NEW YORK — Edgy investors sent stocks lower Monday ahead of U.S. corporate earnings reports and amid more signs of instability in Europe.
The Dow Jones industrial average closed down 36.18 points at 12,736.29. It was the Dow’s third straight day of declines.
The Standard & Poor’s 500 fell 2.22 points to 1,352.46, and the Nasdaq composite fell 5.56 points to 2,931.77. Health-care stocks rose the most, while stocks of materials companies fell the most.
Alcoa, one of the 30 stocks in the Dow, became the first major U.S. company to report second-quarter results after the market closed Monday.
The aluminum manufacturer beat the earnings-per-share estimates of Wall Street analysts by a penny, although revenue dropped because of weaker prices and pockets of declining demand in the slowing global economy.
Alcoa’s results are often seen as a harbinger for other major companies. So far, investor expectations are low. Wall Street forecasts a 1 percent decline in second-quarter earnings of S&P 500 companies compared with last year, according to Standard & Poor’s Capital IQ. That would be the first decline since the third quarter of 2009.
Kim Caughey-Forrest, senior equity analyst at Fort Pitt Capital Group, said many portfolio managers are afraid that this earnings season could bring bad surprises about stocks they’ve picked up earlier this year.
“It’s report-card time,” Caughey-Forrest said.
Investors were also spooked Monday by news from Europe, where Spain’s borrowing costs rose as finance ministers from the euro countries gathered in Brussels to finalize a rescue package for Spain’s banks.
The interest rate on Spain’s 10-year government bond rose to 7 percent.

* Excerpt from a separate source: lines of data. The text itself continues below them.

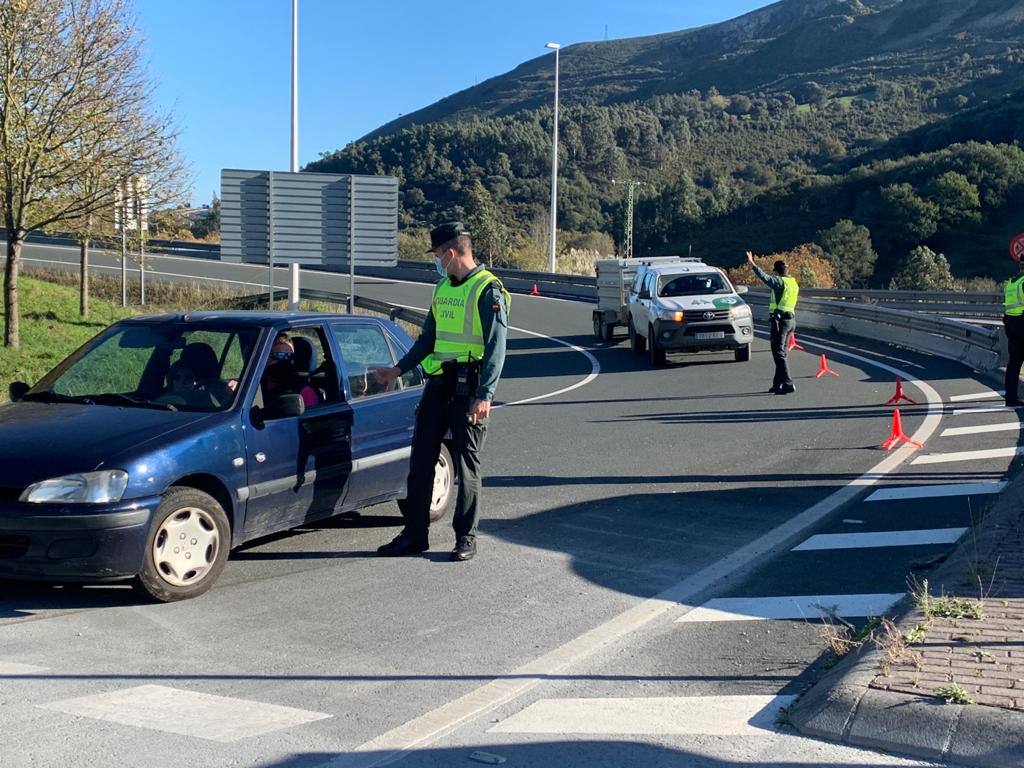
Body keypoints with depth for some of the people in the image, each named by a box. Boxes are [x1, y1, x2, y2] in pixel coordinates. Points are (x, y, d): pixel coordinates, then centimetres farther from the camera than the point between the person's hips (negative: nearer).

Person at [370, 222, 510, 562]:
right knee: (421, 459, 8)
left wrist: (484, 395, -22)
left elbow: (495, 348, -15)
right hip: (438, 384, 8)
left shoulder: (488, 290, -10)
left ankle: (466, 537, 11)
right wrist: (397, 370, 22)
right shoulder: (442, 288, 15)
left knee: (467, 463, 0)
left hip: (468, 388, -8)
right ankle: (415, 533, 16)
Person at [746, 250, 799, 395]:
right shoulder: (793, 282, 14)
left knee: (779, 352, -9)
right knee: (783, 352, 14)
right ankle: (778, 383, 19)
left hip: (780, 320, -9)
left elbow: (764, 277, -24)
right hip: (791, 319, 9)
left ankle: (788, 384, -16)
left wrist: (752, 264, -22)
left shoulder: (780, 281, -12)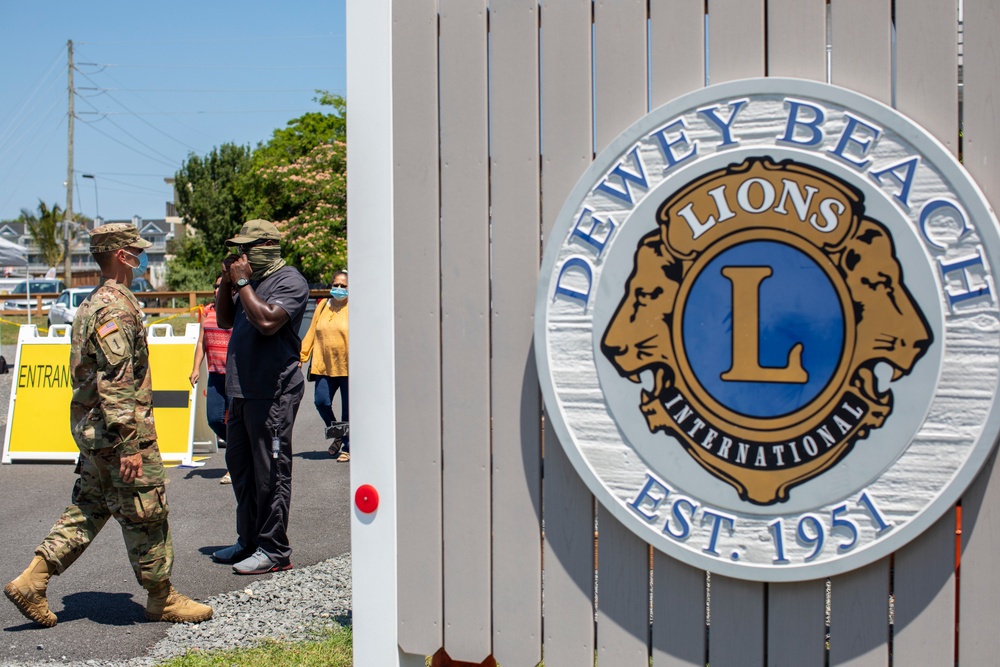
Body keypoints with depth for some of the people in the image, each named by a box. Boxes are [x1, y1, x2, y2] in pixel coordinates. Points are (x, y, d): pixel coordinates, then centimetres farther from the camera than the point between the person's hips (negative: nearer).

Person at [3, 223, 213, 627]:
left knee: (88, 510, 16)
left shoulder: (93, 303, 15)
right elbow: (115, 383, -25)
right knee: (146, 514, 1)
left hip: (89, 428, 10)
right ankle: (162, 598, 13)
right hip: (116, 431, -10)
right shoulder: (117, 307, -18)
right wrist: (129, 446, -25)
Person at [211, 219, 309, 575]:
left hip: (273, 393, -10)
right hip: (243, 390, 10)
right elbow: (225, 320, 22)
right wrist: (226, 283, 7)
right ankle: (249, 540, 27)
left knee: (270, 471, -5)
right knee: (240, 465, 15)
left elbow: (267, 321, -24)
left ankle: (274, 550, 2)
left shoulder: (289, 280, -9)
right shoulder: (253, 279, 18)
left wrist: (242, 282, -14)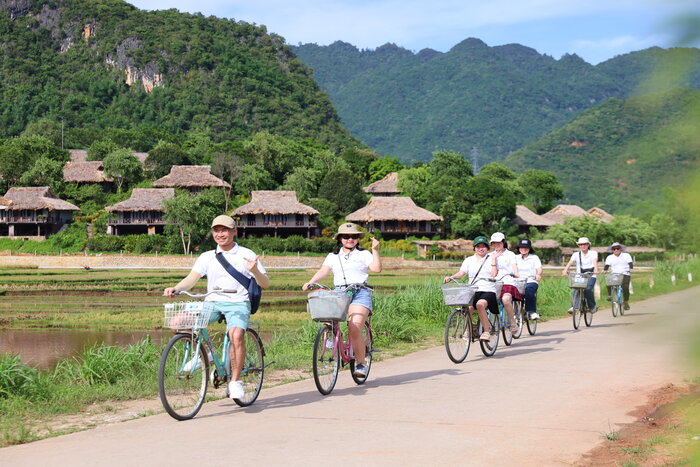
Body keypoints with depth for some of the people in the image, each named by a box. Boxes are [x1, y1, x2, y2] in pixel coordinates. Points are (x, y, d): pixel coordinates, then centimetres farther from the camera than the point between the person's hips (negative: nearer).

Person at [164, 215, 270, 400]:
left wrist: (255, 271, -20)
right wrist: (175, 288, -20)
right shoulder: (207, 257, 13)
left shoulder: (246, 255, 6)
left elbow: (265, 283, 2)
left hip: (237, 303, -3)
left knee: (236, 334, -35)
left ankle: (235, 381, -20)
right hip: (212, 302, 3)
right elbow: (192, 278, 0)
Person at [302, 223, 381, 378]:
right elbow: (323, 270, 5)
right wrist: (310, 282, -11)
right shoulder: (333, 256, 20)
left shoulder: (363, 254, 13)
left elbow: (377, 268, -1)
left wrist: (375, 250, -8)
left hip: (359, 293, -3)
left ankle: (361, 364, -10)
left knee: (354, 328, -20)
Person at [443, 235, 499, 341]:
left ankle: (486, 331, -23)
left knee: (480, 304, -34)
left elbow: (494, 275, -2)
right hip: (473, 291, 3)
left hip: (488, 290, -2)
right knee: (467, 307, -27)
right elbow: (461, 273, 2)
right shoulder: (469, 260, 16)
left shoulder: (491, 259, 10)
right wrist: (450, 277, -13)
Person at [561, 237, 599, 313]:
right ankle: (574, 306, -25)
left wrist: (595, 269, -37)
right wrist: (565, 270, -28)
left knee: (587, 289, -26)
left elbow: (595, 261, -14)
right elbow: (570, 262, -7)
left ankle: (592, 306, -5)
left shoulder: (593, 253, 6)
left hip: (590, 276, -2)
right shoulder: (576, 254, 10)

Greece, Ireland and Portugal all asked for help from their international lenders when their borrowing costs rose that high.
In Greece, a new three-party coalition government won a vote of confidence in parliament early Monday, ending a period of uncertainty that led to two elections in less than two months. Greece is in its fifth year of recession and has survived for two years on international rescue loans.
Spain is in better shape financially and can afford the high rates for a few weeks, at least. However, a long-term solution is badly needed to prevent the nation, which has an unemployment rate near 25 percent, from defaulting.